Tinnitus is a constant buzz in the ear or in the head, often resulting from a compensation to reduced auditory input (i.e. hearing loss). While it is common in the population, nearly 2% suffer from it to a debilitating degree and what makes it severe is currently not well understood. However, this knowledge is important for developing treatments targeting tinnitus in the group of people who seek help.
We have recently shown that severe tinnitus is more likely prone to genetics than any other subtype, which emphasizes the need to conduct genetic, epidemiology, neuroimaging and biomarker studies in this group. We have also conducted a large case/control protein screen on plasma samples and identified 5 biomarkers associated with constant tinnitus. Our aim is to combine the four into a multi-omic approach that will lead to a better understanding of how genes i) relate to brain alterations leading to severe tinnitus, ii) interact with environmental factors to increase severity, and iii) impact the blood proteome to increase severity.

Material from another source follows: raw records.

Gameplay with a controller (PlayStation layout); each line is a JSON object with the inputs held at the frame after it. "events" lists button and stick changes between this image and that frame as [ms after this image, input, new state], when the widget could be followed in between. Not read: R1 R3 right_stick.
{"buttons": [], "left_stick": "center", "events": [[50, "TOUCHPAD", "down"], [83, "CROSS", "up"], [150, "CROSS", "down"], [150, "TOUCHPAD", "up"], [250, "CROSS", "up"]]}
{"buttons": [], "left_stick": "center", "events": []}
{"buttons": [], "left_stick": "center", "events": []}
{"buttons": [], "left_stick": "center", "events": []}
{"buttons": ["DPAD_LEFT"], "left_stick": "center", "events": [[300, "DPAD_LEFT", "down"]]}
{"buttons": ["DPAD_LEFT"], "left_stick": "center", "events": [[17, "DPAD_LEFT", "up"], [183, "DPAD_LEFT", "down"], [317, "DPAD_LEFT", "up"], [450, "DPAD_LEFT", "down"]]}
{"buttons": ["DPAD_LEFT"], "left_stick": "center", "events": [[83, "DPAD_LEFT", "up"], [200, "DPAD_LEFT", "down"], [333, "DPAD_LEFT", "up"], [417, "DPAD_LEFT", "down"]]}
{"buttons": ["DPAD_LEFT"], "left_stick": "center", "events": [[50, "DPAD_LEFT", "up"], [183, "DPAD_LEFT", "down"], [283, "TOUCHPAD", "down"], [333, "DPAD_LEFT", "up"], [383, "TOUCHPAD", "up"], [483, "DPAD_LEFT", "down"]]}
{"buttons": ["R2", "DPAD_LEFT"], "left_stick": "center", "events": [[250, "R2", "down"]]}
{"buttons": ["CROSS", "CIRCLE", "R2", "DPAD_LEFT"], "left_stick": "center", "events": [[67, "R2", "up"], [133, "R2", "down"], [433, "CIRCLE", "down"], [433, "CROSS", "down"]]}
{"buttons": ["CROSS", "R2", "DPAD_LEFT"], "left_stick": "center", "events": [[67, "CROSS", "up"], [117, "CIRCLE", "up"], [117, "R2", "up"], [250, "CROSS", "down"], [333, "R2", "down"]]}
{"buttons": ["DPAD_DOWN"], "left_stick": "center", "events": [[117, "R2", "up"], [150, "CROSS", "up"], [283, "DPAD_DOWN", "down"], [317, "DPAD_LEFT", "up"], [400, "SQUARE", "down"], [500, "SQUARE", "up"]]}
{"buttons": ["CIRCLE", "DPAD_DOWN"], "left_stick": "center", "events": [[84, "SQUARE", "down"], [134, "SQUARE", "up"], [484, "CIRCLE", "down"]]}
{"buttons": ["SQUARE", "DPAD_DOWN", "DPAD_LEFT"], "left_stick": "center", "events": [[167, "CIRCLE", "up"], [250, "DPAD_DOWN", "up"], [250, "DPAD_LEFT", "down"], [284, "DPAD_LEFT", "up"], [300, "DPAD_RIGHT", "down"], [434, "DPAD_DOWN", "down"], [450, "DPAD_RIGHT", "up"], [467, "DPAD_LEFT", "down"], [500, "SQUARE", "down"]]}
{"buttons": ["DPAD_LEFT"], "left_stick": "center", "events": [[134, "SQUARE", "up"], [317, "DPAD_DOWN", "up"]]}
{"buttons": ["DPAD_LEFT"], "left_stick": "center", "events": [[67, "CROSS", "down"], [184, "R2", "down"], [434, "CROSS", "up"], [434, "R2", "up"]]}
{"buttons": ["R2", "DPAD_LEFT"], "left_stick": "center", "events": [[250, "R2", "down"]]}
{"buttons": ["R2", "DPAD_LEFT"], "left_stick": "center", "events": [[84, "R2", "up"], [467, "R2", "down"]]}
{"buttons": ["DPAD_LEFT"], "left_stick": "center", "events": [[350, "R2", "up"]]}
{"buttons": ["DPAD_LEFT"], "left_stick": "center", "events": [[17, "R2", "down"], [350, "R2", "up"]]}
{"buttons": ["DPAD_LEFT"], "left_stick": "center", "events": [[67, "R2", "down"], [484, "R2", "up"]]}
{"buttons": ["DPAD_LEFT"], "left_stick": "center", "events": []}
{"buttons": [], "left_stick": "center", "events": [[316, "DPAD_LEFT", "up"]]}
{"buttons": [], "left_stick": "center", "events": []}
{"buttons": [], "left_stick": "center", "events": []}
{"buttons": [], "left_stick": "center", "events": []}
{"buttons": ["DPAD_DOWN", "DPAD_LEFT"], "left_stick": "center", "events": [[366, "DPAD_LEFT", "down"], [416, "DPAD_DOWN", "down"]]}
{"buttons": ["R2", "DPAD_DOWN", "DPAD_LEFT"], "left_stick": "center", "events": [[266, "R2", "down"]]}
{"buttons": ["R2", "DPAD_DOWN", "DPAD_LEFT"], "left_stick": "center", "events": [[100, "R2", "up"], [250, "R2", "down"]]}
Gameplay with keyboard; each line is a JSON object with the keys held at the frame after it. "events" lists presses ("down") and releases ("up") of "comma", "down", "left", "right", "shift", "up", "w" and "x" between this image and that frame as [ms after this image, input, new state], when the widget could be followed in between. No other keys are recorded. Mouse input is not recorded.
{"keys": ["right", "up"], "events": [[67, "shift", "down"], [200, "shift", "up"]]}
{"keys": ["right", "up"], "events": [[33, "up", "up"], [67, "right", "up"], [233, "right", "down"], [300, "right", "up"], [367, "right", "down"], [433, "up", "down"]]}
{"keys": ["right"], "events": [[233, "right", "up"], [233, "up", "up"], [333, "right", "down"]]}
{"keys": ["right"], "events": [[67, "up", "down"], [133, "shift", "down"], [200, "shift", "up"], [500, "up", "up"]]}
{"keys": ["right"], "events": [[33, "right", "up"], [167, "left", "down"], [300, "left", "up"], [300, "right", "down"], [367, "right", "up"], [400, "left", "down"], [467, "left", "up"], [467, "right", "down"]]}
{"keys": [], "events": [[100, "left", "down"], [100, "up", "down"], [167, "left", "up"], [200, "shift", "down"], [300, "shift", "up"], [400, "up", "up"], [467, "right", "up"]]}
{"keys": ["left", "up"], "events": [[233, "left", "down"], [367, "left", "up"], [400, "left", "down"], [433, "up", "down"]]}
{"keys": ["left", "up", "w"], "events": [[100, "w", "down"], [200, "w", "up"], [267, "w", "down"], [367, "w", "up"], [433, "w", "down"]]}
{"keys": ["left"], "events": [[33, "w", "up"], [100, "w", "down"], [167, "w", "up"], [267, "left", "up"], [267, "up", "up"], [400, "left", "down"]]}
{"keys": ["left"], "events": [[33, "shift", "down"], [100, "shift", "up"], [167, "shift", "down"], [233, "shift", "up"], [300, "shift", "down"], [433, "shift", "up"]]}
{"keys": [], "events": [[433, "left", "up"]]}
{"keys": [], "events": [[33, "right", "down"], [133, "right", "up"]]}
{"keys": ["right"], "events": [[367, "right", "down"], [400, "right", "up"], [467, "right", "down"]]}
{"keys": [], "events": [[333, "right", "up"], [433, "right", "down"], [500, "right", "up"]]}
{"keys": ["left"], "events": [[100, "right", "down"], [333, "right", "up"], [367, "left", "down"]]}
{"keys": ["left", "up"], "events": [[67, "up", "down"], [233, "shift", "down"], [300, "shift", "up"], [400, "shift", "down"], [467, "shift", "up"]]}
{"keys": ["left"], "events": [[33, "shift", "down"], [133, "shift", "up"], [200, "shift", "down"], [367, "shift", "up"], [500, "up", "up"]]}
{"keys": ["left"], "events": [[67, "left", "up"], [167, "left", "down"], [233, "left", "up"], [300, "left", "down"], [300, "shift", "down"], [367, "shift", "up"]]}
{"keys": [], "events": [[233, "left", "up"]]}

In order to better map the mechanisms associated with severe tinnitus, we will also investigate other disorders highly associated with tinnitus (e.g. hearing loss, depression, anxiety, pain) and dissociate tinnitus from these comorbidities. Parkinson’s, which is unrelated to tinnitus, will serve as a negative reference group. We will use established methods to search for genetic variations associated with severe tinnitus, and then test whether these genetic factors are associated with specific changes in brain structure and function, environmental factors, and blood biomarkers. The project duration is 3 years, and is based on already acquired data.
Thus far, a multi-omic approach to severe tinnitus is lacking and will provide a significant advance in knowledge for a rare condition for which optimized treatment options are needed. Only a large biobank such as the UK Biobank may help provide insights into the mechanisms of severe tinnitus. The findings from this study will provide a basis for pre-clinical research to increase fundamental knowledge of this disorder, and it will improve patient stratification (subtyping) based on genetic and neural markers which could be used for personalized medicine, i.e. to direct an individual patient toward the most appropriate treatment for them.